There is no Theorem 5.
Ah, so there isn't. Tucker means Theorem 4.
Could you give some hints about how to solve question 2? (I have a feeling it has to do with using the fact that such a graph would have to have 6 regions, but I can't figure out how to show that this implies that there must be a triangle in the graph.)
Hint: if it can be 2-coloured, then it's bipartite. Now look at the remark (and formula) on page 41.
Did you notice that in part (a) the inequality should be ≥ not ≤?
Yes, thanks for the correction.
Could you give me some hints on how to solve question 6?
Notice that the set of vertices of a particular colour is an independent set.
For part (b), I understand how to get χ(G)q ≥ n, but I don't understand the relationship between minimum degree of a vertex and q. Could you explain what I'm supposed to do for part (b)?
Well, q is the size of the largest independent set. If each vertex has degree d, then each vertex is connected to d of its neighbours. Thus the largest independent set can have size at most n-d, or q ≤ n-d. Does that help?
It seems like this problem solves to χ(G) = (k-1)(k-4) Q(k). This obviously doesn't work as the only way to have k-4 is if the graph is at least 5 colorable, which is impossible as any planar graph is 4 colorable.
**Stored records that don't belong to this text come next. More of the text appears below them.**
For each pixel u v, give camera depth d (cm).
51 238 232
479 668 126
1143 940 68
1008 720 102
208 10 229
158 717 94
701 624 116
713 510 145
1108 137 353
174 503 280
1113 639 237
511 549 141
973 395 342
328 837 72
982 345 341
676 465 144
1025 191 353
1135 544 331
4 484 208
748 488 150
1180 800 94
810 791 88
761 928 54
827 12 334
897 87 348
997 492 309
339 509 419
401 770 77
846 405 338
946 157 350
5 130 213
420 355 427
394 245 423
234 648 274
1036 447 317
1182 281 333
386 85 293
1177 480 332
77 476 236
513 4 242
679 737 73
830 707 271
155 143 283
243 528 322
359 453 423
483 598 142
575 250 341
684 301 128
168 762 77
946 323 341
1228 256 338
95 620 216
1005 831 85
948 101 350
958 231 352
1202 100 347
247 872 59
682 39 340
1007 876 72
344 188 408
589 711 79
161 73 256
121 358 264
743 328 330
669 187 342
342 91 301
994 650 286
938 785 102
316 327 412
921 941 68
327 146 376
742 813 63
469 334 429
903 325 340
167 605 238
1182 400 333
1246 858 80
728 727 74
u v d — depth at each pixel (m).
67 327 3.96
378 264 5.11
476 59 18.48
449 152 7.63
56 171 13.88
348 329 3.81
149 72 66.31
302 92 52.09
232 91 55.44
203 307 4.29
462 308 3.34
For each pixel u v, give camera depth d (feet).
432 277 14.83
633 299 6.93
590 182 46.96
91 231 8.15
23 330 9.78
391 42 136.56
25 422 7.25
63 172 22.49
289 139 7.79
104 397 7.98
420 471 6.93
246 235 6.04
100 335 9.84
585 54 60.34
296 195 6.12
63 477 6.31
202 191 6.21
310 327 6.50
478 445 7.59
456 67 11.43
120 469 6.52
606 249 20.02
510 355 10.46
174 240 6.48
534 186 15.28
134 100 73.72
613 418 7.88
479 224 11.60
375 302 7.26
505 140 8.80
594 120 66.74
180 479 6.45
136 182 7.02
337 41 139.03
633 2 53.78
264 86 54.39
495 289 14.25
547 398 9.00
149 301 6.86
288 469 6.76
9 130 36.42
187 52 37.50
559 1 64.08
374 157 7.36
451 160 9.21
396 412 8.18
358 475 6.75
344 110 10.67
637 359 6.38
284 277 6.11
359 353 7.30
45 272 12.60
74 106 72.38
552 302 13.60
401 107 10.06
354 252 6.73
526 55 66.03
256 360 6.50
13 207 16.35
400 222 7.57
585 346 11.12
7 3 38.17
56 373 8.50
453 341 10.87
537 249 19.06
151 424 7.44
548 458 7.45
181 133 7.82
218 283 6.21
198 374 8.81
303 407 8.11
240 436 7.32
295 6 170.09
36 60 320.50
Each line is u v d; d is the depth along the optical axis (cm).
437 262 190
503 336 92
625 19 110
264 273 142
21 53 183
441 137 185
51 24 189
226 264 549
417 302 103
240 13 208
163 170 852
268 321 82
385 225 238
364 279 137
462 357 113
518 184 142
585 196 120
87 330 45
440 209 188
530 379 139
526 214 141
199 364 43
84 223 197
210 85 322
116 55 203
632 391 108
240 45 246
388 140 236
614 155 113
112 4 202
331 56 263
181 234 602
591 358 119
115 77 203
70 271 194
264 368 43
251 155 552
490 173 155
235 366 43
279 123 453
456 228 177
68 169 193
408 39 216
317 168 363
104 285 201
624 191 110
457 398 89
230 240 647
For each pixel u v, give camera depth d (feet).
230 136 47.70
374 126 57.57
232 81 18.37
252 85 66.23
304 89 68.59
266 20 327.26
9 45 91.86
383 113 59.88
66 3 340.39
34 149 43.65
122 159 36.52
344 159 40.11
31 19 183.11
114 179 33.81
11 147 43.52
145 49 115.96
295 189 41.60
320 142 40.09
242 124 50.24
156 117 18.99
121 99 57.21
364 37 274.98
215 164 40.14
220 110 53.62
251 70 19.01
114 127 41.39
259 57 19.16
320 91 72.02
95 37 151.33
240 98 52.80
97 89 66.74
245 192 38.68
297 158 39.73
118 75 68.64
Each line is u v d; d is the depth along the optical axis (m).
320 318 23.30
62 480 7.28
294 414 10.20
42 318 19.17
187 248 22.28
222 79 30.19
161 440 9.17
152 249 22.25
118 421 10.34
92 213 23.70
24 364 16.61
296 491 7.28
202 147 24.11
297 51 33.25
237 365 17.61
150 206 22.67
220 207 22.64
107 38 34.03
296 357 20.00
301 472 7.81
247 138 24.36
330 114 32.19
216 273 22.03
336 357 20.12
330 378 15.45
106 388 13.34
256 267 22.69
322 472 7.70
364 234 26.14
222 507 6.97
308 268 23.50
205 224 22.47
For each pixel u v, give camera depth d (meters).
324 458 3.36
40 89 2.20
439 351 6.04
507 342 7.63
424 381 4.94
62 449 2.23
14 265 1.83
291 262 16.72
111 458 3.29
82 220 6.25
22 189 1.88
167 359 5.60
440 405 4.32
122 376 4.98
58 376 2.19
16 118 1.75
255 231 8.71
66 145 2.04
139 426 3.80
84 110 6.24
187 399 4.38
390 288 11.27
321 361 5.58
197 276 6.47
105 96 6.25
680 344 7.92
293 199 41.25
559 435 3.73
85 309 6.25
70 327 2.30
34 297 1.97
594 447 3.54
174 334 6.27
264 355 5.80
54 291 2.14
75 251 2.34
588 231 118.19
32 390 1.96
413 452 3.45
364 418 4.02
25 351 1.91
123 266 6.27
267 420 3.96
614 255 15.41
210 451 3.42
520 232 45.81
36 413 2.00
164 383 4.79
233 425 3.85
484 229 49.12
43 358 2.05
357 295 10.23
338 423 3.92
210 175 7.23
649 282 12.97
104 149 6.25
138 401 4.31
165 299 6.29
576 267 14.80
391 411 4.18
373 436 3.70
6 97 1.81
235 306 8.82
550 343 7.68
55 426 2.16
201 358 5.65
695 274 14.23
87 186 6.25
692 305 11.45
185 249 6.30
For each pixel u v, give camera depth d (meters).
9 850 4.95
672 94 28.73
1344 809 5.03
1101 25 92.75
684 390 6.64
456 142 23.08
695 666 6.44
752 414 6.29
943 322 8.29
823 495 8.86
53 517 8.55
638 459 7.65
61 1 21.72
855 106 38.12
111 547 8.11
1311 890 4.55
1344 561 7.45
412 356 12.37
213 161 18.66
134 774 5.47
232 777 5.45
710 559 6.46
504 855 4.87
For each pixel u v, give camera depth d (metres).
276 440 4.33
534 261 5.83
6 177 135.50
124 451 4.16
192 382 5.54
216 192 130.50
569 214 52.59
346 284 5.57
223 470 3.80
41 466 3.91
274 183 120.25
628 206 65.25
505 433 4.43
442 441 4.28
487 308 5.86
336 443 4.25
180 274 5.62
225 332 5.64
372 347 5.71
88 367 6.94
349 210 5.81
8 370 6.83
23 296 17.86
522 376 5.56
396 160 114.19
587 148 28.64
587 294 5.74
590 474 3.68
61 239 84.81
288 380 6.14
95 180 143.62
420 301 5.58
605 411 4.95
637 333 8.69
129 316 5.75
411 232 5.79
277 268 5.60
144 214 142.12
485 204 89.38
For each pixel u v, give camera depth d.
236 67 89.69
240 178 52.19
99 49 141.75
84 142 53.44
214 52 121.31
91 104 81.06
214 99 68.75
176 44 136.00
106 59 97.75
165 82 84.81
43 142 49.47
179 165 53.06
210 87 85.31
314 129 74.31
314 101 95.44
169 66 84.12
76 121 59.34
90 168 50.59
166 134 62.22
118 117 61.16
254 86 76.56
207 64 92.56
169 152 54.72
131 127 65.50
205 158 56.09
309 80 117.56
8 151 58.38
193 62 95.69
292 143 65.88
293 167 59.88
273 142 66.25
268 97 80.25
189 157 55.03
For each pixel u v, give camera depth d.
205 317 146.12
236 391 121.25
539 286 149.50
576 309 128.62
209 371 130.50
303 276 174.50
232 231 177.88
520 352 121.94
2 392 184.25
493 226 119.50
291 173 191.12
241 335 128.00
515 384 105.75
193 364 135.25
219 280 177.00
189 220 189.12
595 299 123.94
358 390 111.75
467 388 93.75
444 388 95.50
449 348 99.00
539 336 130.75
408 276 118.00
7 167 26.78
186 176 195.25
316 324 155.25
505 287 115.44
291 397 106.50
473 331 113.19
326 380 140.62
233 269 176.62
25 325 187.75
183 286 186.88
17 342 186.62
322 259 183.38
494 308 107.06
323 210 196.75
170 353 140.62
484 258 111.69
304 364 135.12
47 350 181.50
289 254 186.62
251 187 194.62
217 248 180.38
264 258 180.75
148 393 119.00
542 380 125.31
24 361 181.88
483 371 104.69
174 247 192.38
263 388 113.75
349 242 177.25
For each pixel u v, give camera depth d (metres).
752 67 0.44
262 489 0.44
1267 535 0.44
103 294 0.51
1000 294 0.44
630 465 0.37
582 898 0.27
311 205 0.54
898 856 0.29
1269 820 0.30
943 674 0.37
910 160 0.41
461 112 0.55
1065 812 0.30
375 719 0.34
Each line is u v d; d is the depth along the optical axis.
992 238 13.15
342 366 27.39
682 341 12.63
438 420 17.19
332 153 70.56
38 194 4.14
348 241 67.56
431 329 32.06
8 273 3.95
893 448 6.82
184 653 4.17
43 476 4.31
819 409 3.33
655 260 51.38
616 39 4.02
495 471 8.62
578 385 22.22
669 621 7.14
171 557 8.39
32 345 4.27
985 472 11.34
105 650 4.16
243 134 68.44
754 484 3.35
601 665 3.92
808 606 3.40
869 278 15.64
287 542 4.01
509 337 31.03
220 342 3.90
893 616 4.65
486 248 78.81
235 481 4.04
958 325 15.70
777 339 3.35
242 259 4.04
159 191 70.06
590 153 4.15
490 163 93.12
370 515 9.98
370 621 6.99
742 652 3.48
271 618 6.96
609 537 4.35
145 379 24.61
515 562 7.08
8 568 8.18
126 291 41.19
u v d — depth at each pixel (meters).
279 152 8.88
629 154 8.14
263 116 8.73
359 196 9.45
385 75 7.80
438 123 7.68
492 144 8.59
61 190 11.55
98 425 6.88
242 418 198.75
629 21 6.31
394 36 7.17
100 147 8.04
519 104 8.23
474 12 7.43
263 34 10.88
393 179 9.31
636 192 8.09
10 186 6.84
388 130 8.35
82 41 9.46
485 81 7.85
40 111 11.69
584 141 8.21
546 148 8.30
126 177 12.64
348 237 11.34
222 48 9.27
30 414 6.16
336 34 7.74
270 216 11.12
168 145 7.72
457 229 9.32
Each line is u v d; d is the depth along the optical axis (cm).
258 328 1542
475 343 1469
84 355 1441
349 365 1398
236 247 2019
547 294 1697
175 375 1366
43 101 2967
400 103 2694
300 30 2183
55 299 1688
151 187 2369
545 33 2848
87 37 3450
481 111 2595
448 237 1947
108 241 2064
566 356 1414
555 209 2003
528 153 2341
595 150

However, we only proved that any planar graph is 5 colorable in class, and I'm assuming we can only use this fact for homework and exams, so how do I do this problem with only the 5-color theorem?
I think you've got a typo: it should be χ(G) = (k-2)(k-4) Q(k), I think. You don't have to use the 4 (or 5) Colour Theorem here. What is χ(G) when k=1? k=2? k=3? k=4? k>4? At least two of these are zero, and the rest aren't. Is this possible?